Courtesy of: Ashley Davidoff, M.D.

PET scan is also extremely useful and an essential tool in staging esophageal carcinoma.  Nodes that are enlarged in the mediastinum may be reactive or may be neoplastic in nature. A positive PET scan would favor malignant involvement though false positives do exist.

Primary Esophageal Carcinoma with PET Positive Mediastinal Nodes
The barium swallow in image a shows diffuse irregularity of the lower 2/3 of the esophagus which was due to carcinoma of the esophagus. Enlarged lymph nodes on the CT scan are suspicious, (b arrows) but the distinction between reactive disease and malignant disease could not be made. The PET scan was positive making metastases likely (c arrows).
Courtesy of: Ashley Davidoff, M.D
Conclusion

The esophagus is a simple tube with complex function.  Meticulous coordination is required in the region of the UES and the LES in order to prevent reflux.  Aspiration pneumonia in the elderly is a common disease and can even be fatal.

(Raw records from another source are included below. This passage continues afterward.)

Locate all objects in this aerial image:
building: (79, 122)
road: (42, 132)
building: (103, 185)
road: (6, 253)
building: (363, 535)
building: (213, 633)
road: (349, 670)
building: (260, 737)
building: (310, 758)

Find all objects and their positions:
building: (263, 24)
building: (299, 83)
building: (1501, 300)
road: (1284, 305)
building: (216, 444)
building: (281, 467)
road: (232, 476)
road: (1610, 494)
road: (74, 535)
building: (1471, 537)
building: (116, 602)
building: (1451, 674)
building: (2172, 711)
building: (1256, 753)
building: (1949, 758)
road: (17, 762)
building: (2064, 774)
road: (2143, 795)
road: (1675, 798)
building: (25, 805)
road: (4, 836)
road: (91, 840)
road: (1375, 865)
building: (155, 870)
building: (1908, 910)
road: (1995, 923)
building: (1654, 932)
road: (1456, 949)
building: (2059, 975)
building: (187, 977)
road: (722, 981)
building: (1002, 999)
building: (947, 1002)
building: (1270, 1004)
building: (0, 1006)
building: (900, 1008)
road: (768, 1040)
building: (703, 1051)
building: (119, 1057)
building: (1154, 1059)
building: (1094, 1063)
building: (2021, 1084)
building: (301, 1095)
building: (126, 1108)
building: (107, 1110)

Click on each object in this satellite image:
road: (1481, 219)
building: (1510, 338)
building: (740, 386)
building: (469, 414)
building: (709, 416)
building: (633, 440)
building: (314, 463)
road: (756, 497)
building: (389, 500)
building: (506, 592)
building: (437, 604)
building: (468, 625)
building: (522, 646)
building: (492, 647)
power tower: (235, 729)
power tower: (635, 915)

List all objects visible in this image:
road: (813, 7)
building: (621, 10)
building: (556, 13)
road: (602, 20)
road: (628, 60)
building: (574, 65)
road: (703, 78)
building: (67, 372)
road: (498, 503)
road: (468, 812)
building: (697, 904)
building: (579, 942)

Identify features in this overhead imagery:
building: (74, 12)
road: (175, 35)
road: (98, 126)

The esophagus is the most muscular component of the GI tract, with the upper portion being skeletal and the lower part which has smooth muscle in the wall.  Common diseases include GERD and esophagitis.  Chronic esophagitis is complicated by stricture formation and Barrett’s esophagus.  The latter is a premalignant disease.  Carcinoma itself carries a poor prognosis.

Endoscopy and barium swallow remain the mainstay of diagnostic armamentarium.

Therapy for the common ailments of GERD, esophagitis  is for the most part treated with medication.  Some diseases such as strictures and bleeding can be treated by endoscopic techniques.  Surgery is reserved for paraesophageal hiatus hernias and carcinoma.